Financial assurance is a requirement that the company have money set aside to cover environmental work after the mine closes.

The bill's authors say there are worrisome gaps in the current rules. The bill doesn't specify a dollar amount, but it would tighten the rules in various ways.

Currently, the financial assurance question only comes up well along in the process -- after the environmental review is done and the state begins issuing permits.

Scott Strand from the Minnesota Center for Environmental Advocacy said financial guarantees on closure should be discussed during the environmental review, when there's plenty of opportunity for public comment. That way, he said, there is time to resolve disputes up front.

"When you keep those kinds of decisions, those critical decisions to the public's interest away from public until the end of the process, you just increase the odds that the only way you'll get these issues resolved is to go to the courthouse, have it resolved in litigation," he said.

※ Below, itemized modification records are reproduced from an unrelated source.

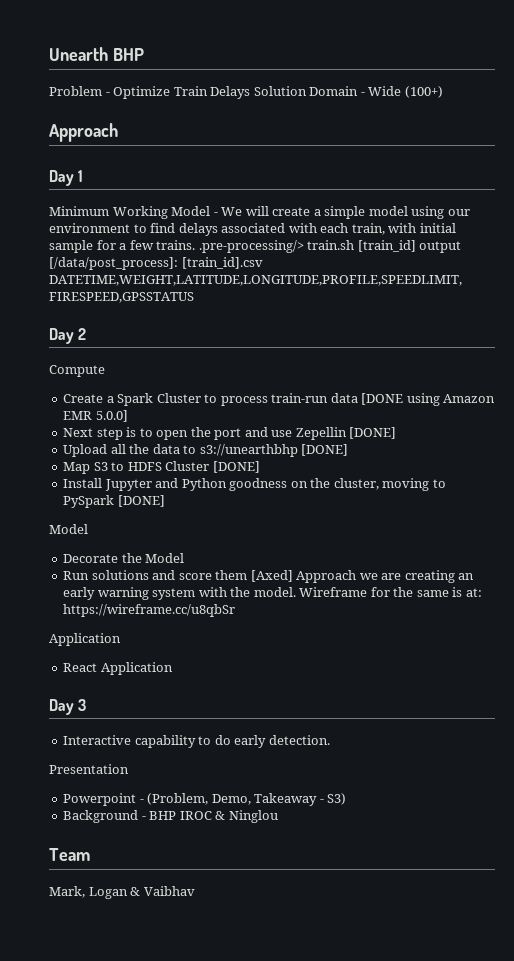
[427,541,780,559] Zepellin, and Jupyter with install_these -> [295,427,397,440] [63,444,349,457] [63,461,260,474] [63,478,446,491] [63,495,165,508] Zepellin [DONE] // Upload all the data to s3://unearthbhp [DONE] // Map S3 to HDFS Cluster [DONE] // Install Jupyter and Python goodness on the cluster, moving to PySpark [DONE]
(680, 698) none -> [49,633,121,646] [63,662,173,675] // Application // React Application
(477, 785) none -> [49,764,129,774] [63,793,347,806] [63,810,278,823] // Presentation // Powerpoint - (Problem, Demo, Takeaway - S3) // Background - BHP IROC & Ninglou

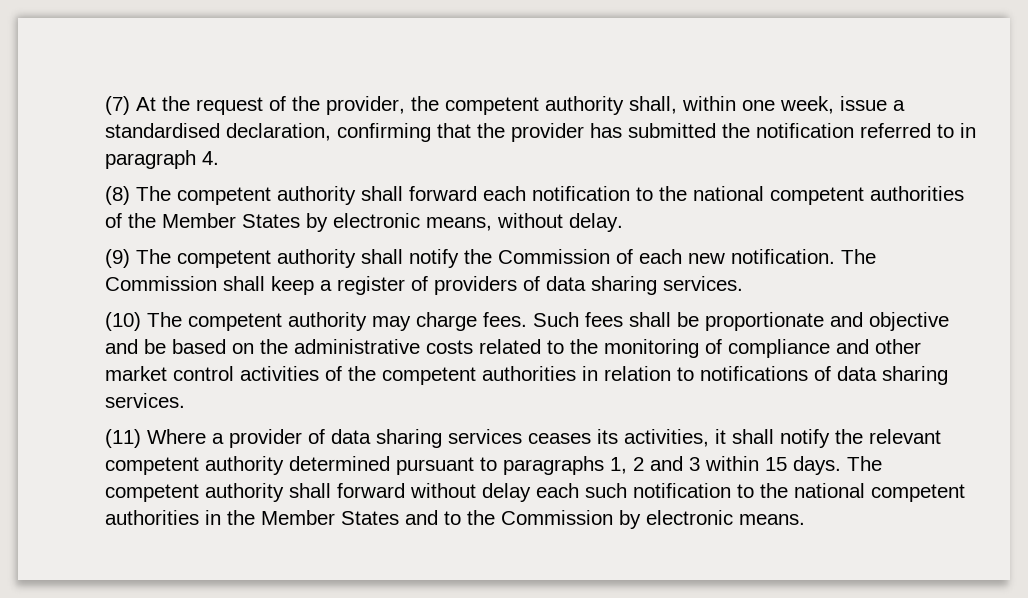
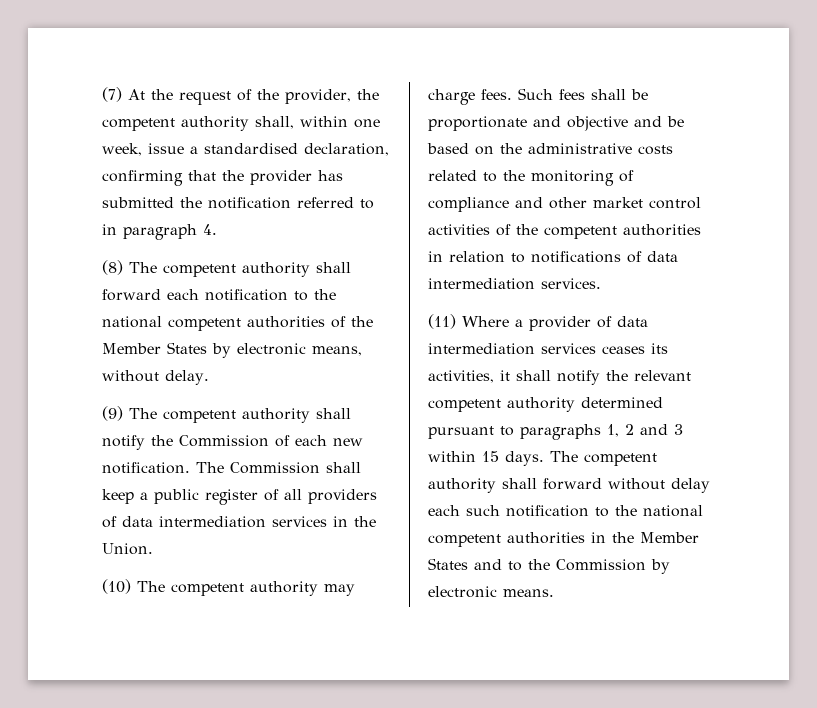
(332, 285) none -> [154,489,199,504] public
(428, 283) none -> [284,489,302,500] all
[591,276,743,295] sharing services. -> [159,516,376,528] [102,543,153,555] intermediation services in the Union.
[882,366,948,385] sharing -> [428,278,535,290] intermediation
[376,429,442,448] sharing -> [428,343,535,355] intermediation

Strand admits the public can comment during during permitting, but he says by that time the state has pretty much committed itself to letting the project go forward.

Marty Vadis, lands and minerals director for the Minnesota Department of Natural Resources, said generally projects are allowed to proceed after all the time and energy invested in the Environmental Impact Statement, or EIS. But Vadis said there is not enough information in the EIS to figure out how much money is needed for financial assurance.

"For example, the EIS might say that a water treatment plant is needed, but it wouldn't say how large a plant is needed or what are the constituents that need to be removed from the water, or how much water is being treated," Vadis said.

That level of detail only comes in permitting the mine, he said.

The bill also includes language specifying the types of financial mechanisms that would be acceptable; cash, notes or U.S. government bonds, for example. The assurance money would have to be deposited with a bank or trust company approved by the commissioner of Minnesota Management and Budget. The DNR prefers the more flexible rules that are now in place.

For its part, Polymet, the company that wants to mine copper and nickel on the eastern edge of the Iron Range, said the current rules will work fine. Spokeswoman LaTisha Gietzen said it would be unfair to change them at this point.

"We've been working through this process, and having the rules change this far into it is just an attempt to try to delay our project," Gietzen said.

Not so, say the bill's backers, who say they want things to be as clear as possible up front, to avoid ending up in court -- which could delay the project even more.

If the bill passes in the Senate Environment Committee Wednesday night, it will be heard in two more committees before it goes to the floor. A bill has yet to be heard in the House.